Disturbing Learning

This is one of the most powerful and troubling works of art I have encountered. Take the time to watch the whole video (just over nine minutes).

The video is a good starting point: it allows Kara Walker to offer her point of view. This is important, because there is an article in the Huffington Post which, while it acknowledges that the sculpture “is successful in that it’s jarring”, laments Walker’s imprisonment in the dominant narrative and lack of imagination. Or, read in another way, the article illustrates the success of Walker’s art: it moves Jessica Ann Mitchell to imagine much more than is represented. Mitchell’s article seems to miss much of what Walker has thought, said and done, glancing off the dazzling white surface of the main sculpture.

There is also an article about the exhibition itself, and the unease created by viewers taking photographs of each other beside the sculpture. To the writer’s mind – and to mine – the sculpture has worked again.

Britain needs a work like this. We are vaguely aware that the wealth of many of our cities came from slave labour, but it all happened a long time ago, a long way away. The Caribbean is, for most of Britain’s population, a remote area; slavery a Bad Thing alongside others in the ‘1066 And All That’ of our history.

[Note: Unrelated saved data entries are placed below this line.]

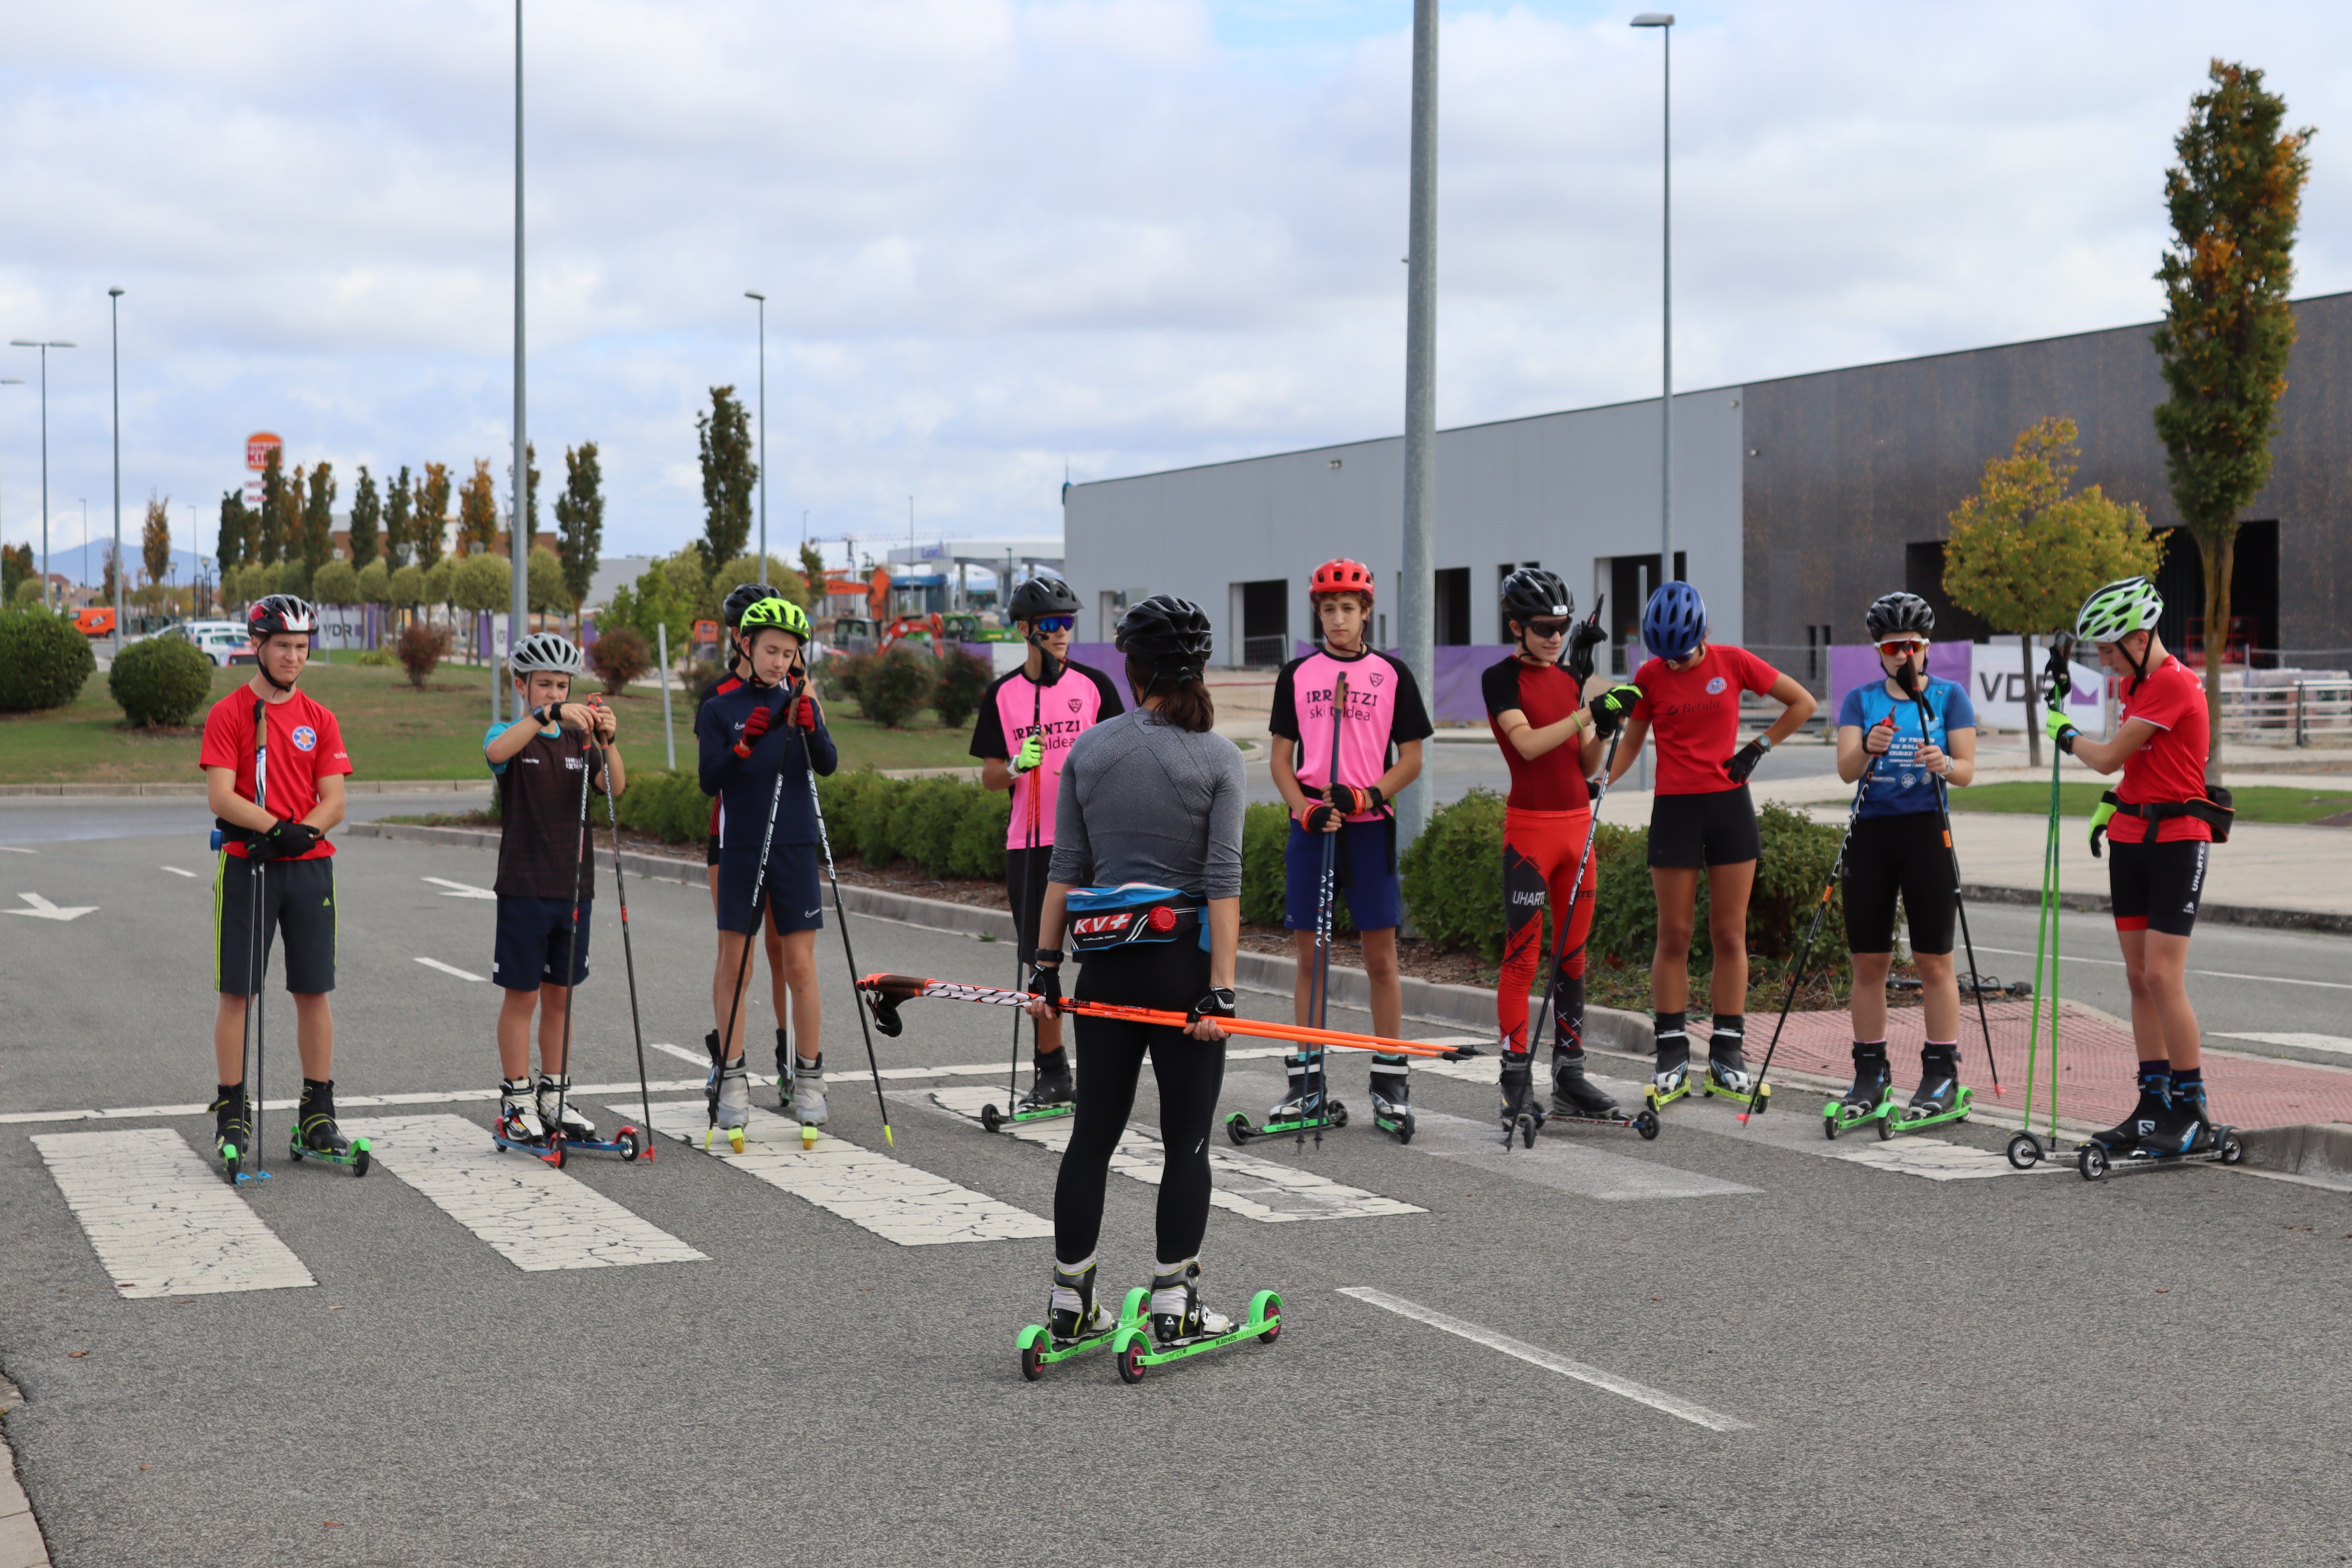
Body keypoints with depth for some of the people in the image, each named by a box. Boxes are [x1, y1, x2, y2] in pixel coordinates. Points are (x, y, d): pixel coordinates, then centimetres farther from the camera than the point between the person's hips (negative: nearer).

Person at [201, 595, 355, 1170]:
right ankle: (232, 1113, 7)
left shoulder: (319, 719, 9)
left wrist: (300, 834, -15)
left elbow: (334, 802, 3)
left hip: (310, 866, 3)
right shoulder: (228, 714, -1)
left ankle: (318, 1112, 12)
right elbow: (220, 797, -10)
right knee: (237, 991, -1)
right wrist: (277, 827, -22)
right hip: (246, 865, -3)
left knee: (314, 990, 4)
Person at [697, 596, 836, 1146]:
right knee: (734, 964, 2)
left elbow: (828, 764, -10)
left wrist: (806, 723, -29)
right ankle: (731, 1079, 10)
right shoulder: (719, 709, 2)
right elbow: (709, 781, -6)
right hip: (739, 849, -1)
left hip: (795, 849, 1)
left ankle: (809, 1078, 10)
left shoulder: (804, 704, 5)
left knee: (799, 966, 1)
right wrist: (745, 744, -22)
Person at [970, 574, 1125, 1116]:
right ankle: (1052, 1074, 13)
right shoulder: (1003, 694, 7)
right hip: (1029, 842, 2)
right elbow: (989, 777, 8)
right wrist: (1018, 766, -13)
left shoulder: (1094, 685, 3)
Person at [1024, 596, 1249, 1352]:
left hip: (1106, 964, 3)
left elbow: (1065, 870, 3)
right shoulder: (1218, 758, -6)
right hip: (1185, 961, -3)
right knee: (1186, 1140, 6)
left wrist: (1046, 965, 8)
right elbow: (1222, 883, -11)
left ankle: (1070, 1302, 15)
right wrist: (1221, 989, -12)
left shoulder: (1088, 749, 2)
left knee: (1092, 1135, 10)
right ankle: (1174, 1304, 8)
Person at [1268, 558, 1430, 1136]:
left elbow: (1411, 760, 4)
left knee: (1381, 958, 0)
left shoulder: (1391, 674, 4)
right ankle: (1307, 1082, 10)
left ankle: (1390, 1082, 6)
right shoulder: (1297, 676, 8)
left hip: (1371, 828, -1)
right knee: (1309, 956, 4)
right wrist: (1306, 810, -8)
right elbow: (1282, 758, 9)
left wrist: (1367, 795, -13)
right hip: (1310, 827, 1)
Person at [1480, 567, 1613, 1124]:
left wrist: (1603, 733, -7)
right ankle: (1516, 1080, -3)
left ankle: (1570, 1076, 14)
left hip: (1578, 824, 6)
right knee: (1523, 956, -6)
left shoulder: (1571, 677, 13)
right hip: (1530, 827, -6)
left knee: (1573, 954, 9)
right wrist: (1586, 714, -25)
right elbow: (1528, 744, -19)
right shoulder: (1501, 678, -5)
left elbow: (1586, 765, 11)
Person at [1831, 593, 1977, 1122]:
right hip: (1870, 834, 2)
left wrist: (1945, 766, -25)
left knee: (1934, 960, -3)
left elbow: (1967, 770, -2)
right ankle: (1870, 1073, 12)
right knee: (1869, 961, 4)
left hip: (1926, 834, -2)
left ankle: (1942, 1073, 3)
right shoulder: (1861, 700, 9)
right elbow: (1846, 770, -4)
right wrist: (1868, 750, -25)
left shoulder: (1950, 696, 4)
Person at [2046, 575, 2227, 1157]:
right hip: (2131, 837, 9)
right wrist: (2111, 804, 14)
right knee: (2139, 977, 7)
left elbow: (2108, 757, -17)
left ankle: (2193, 1114, -6)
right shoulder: (2135, 683, 12)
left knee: (2163, 976, -12)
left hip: (2177, 841, -9)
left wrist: (2066, 734, 1)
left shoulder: (2174, 684, -17)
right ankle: (2155, 1105, 13)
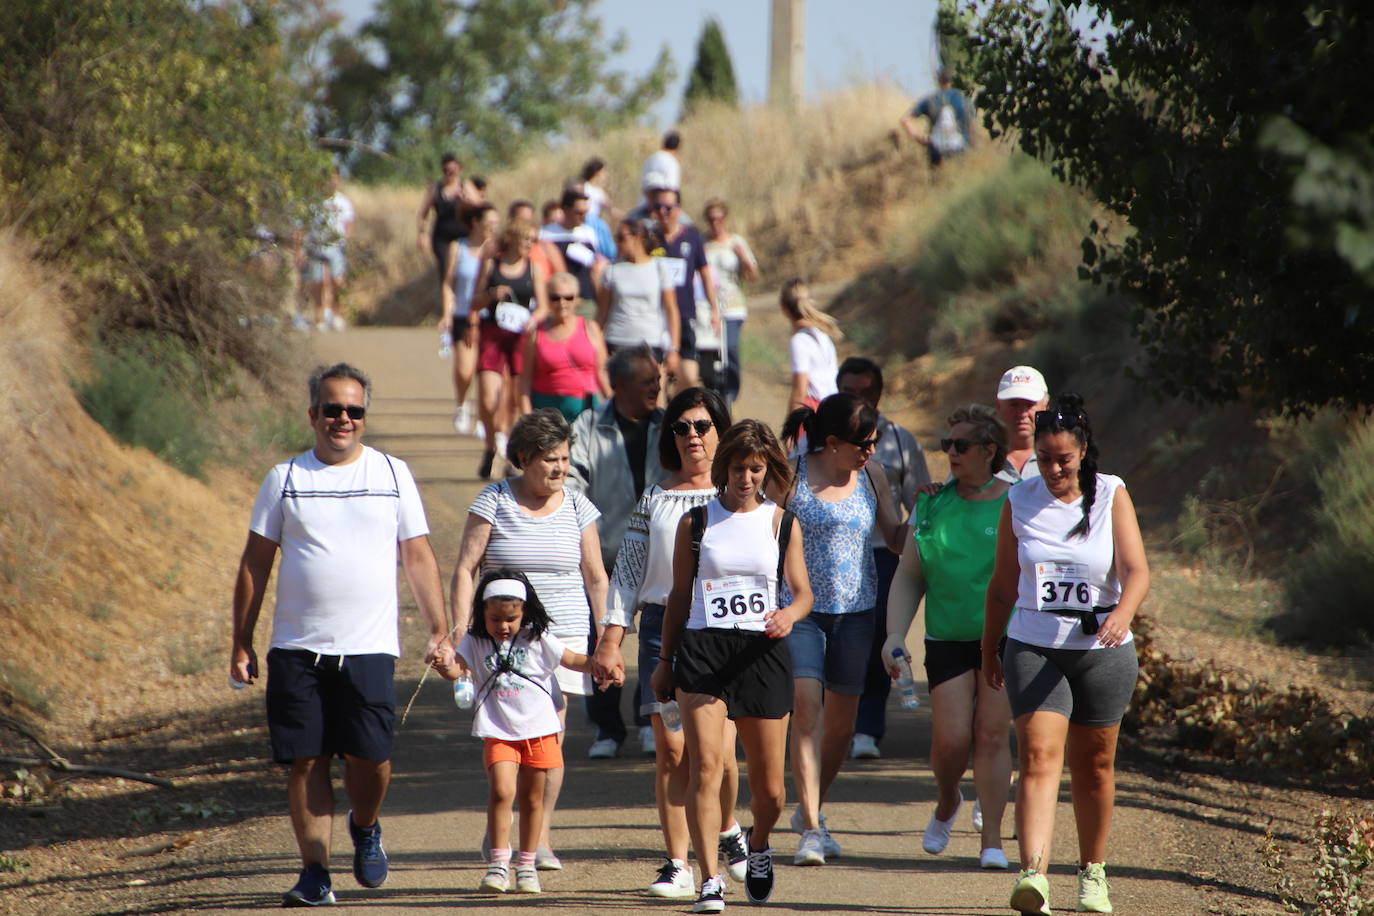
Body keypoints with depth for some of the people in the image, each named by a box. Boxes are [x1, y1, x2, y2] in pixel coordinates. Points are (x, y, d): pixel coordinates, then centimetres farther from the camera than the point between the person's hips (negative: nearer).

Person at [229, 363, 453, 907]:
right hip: (297, 649, 0)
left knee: (371, 757, -9)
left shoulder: (393, 475, 9)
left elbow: (418, 559, 11)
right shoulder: (286, 479, 7)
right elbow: (255, 564, 9)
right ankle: (315, 872, 7)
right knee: (306, 760, -2)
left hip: (369, 647, 0)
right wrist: (241, 644, 5)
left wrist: (439, 633, 3)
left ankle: (365, 828, 22)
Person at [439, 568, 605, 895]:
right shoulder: (476, 643, 0)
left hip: (539, 729, 1)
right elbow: (457, 669, -12)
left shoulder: (537, 640, 1)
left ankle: (527, 865, 21)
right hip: (498, 732, -1)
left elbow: (574, 660, 3)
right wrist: (445, 665, -35)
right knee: (501, 791, -18)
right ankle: (498, 863, -11)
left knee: (532, 798, 9)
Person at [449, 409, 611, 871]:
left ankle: (541, 837, 5)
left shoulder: (577, 507, 6)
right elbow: (465, 568, -1)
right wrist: (460, 629, -10)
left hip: (562, 631, 1)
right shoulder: (494, 502, 0)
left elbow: (595, 577, 11)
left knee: (549, 738, -4)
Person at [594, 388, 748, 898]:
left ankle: (727, 832, 19)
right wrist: (612, 639, 5)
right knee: (670, 749, -4)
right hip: (664, 626, 2)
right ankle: (678, 865, 2)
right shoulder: (653, 501, 12)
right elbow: (629, 571, 12)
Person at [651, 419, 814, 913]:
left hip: (763, 652, 1)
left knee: (768, 783, 5)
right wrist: (664, 659, 12)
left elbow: (803, 592, 7)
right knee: (705, 767, -16)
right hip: (702, 648, -1)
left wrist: (790, 613, -16)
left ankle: (758, 844, 38)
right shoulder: (696, 522, 7)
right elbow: (679, 595, 13)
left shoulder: (782, 524, 8)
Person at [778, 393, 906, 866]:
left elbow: (896, 541, 13)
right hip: (801, 608, -4)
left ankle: (810, 811, 32)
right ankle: (810, 829, -15)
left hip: (856, 609, 4)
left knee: (841, 721, 10)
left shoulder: (871, 477, 5)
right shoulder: (791, 476, -8)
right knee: (806, 708, -16)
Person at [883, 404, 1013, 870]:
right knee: (951, 739, -7)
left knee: (992, 735, -7)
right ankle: (947, 802, 25)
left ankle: (992, 840, 0)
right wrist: (895, 634, -1)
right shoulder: (933, 505, 6)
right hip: (949, 639, 2)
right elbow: (909, 577, 11)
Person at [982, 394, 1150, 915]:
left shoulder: (1111, 496, -2)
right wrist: (989, 650, 17)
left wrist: (1123, 613, -32)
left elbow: (1136, 570, -13)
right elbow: (1003, 585, 12)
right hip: (1034, 647, 0)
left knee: (1094, 765, 10)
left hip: (1102, 650, 0)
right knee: (1038, 756, -16)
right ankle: (1033, 874, -29)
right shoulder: (1020, 502, 3)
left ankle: (1092, 873, 28)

Which is why I also believe that American literature is important in our young people’s liberal education: while Britain profited from a distance from our colonies, America has to lie on the soiled mattress of its exploitation of fellow human beings. ‘To Kill a Mockingbird’ couldn’t have been written here but marks a point in many children’s education where they begin to ‘get’ what we are capable of doing to each other, good and bad.